The other type "Link" combos requires very specific timing and is governed by the frame data of the game. Hopefully i havent scared you away by mentioning frame data because its not where near as scary as it first looks.

Just a not street fighter runs a 60 frames per second.

So if we look at a link combo in street fighter 4 for Ryu nice and simple crouching stong (mp) to crouching strong (mp) if we look at the frame data for crouching strong (mp)

Startup: 4

Active: 4

Recovery: 8

On guard: +2

On hit: +5

the startup is 4 frames, so if you think in real life if you were to throw a punch you couldn't throw it instantly you would have to pull your arm back and whatnot this is what this represents how long after you press the button it takes ryu to pull back ready to punch.

Active is 4 frames this isnt particullary important just means that there's 4 frames where ryus fist is out there and anything that touches it will get hit.

Recovery means how long it takes ryu to pull his arm back etc basically how long untill you can do anything with him, so during these 8 frames you have no control over him.

Now for the important ones , on guard means whos at a frame advantage if the opponent blocks the move. So if the opponent blocks the move they are put into blockstun for which they cant do anything during this time. So +2 bassically means that whilst you cant move when your recovering he cant move when hes in blockstun you actually recover 2 frames faster them him and are therefore able to move or do something 2 frames faster then he is. Make sense?

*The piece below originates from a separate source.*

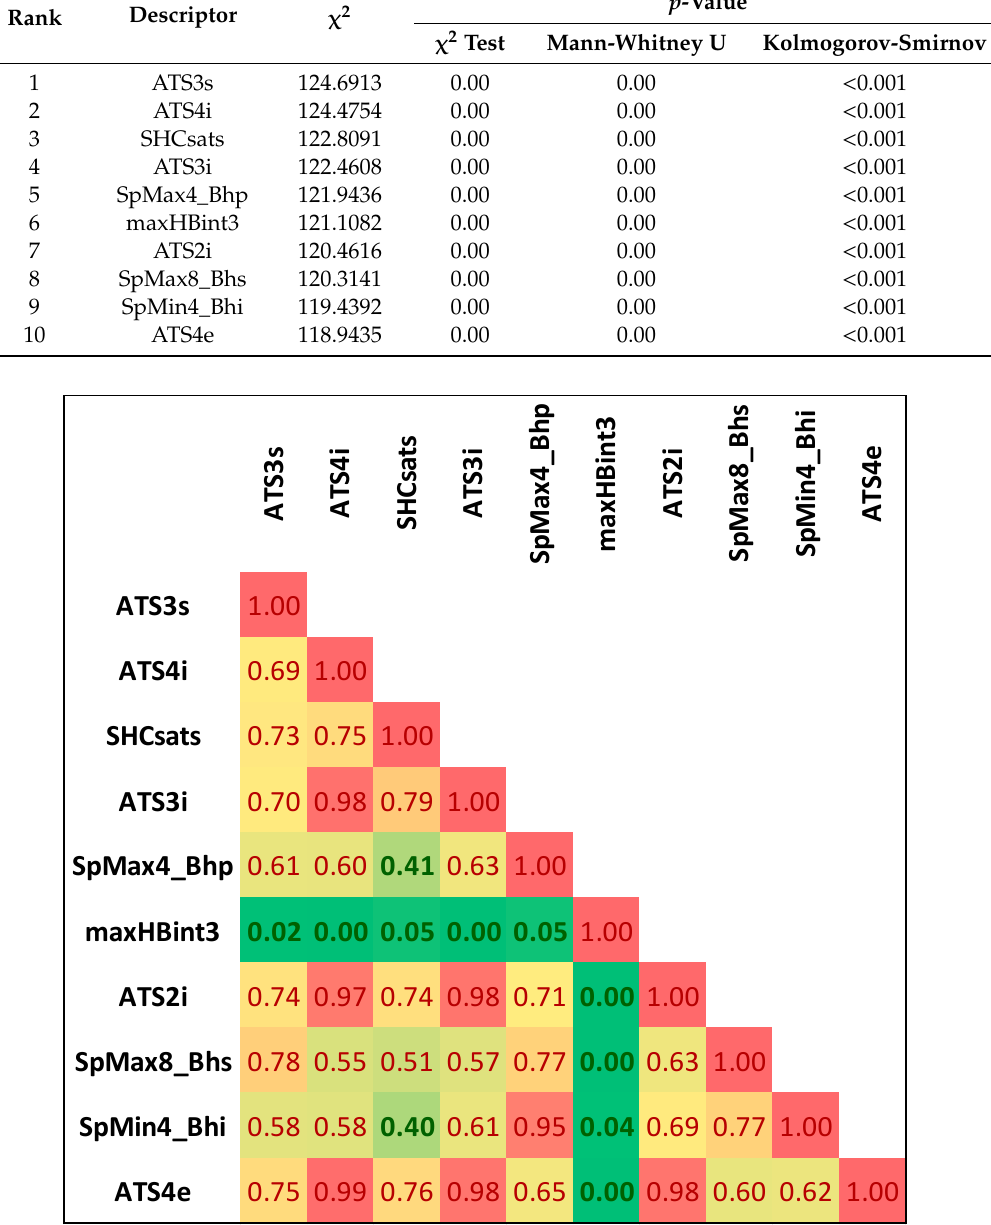
Figure 1. The correlation matrix of selected descriptors.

On hit is the same idea except instead of them blocking they get hit and are in hit stun,same principle except there getting hit instead of blocking and this is when combos come in. Ryus +5 means your at a plus 5 so you recover 5 frames faster then they do. So if you have any move with a startup of 5 frames or less you can combo so crouching mp is 4 frames therefore you have 2 frames for you to combo into crouching mp. That might sound really really hard considering you have to press the button at the correct 2/60ths of a second but with practice and doing stuff like double tapping and plinking its not to bad.

I hope you got something out of that and i didnt just mindfuck you completely.

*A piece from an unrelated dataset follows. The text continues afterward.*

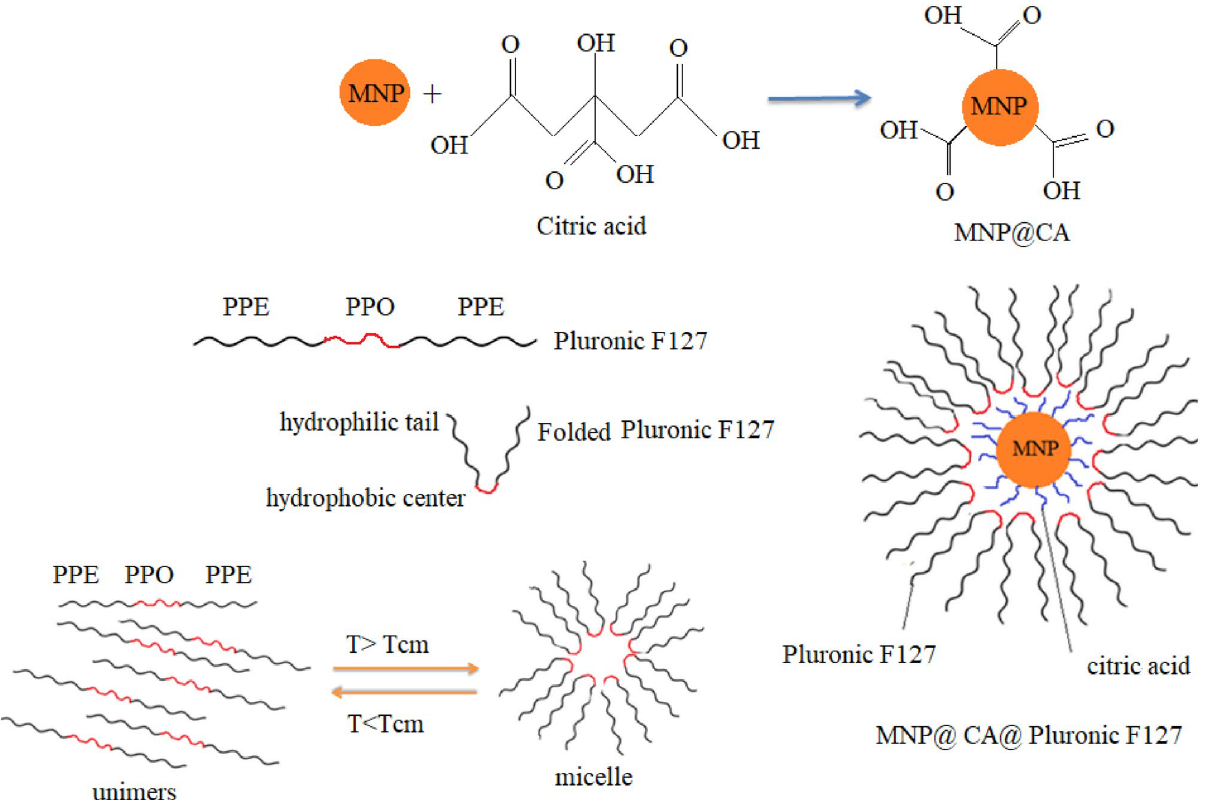
Figure 2. Schematic illustration of the coating process applied to the nanoparticles.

#26 Posted by Hippie_Genocide (568 posts) -

@ThePhantomnaut said:

@Ares42 said:

I would highly recommend experimenting with Mortal Kombat first. It uses a target combo system, which means there is no real timing to the presses (as long as they are quick enough). If you push the right button combination, the right combo comes out. And then for creating bigger chains/juggles the timing is very well represented by what's going on on the screen (as in when you've punched someone in the air you just want to make sure the first hit of your next combo hits them when they come down). Marvel does the same to a certain extent, but it is more driven by seperate attacks that have "active frames" which means you have to time your next attack correctly. SF on the other hands is extremely technical and almost everything has to be perfectly timed and has quirky relationships where it's more archaic what will and won't work.

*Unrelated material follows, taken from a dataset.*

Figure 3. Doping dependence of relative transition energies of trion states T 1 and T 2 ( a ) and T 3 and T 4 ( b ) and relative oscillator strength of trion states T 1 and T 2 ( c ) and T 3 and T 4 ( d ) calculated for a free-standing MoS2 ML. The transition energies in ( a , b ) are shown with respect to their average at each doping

I didn't really have any fighting game experience myself, but after some practice I was able to do quite long combos whenever I wanted with several chars in MK. The links in SF on the other hand still completely elude me.

Yeah I am not really a fan of SF4's combo system. People said KOF is hard to input but I find that easier.

I think its just what you're used to. I'm a longtime SF player so I find that easier. KoF XIII was my first real experience with that series and I find it really hard to do combos in that game.

#27 Posted by wealllikepie (757 posts) -

@ALavaPenguin: PLAY MORTAL KOMBAT, THE NEWEST ONE! THE CAMPAIGN IS A SUPER ENGAGING INTRODUCTION TO THE GENRE.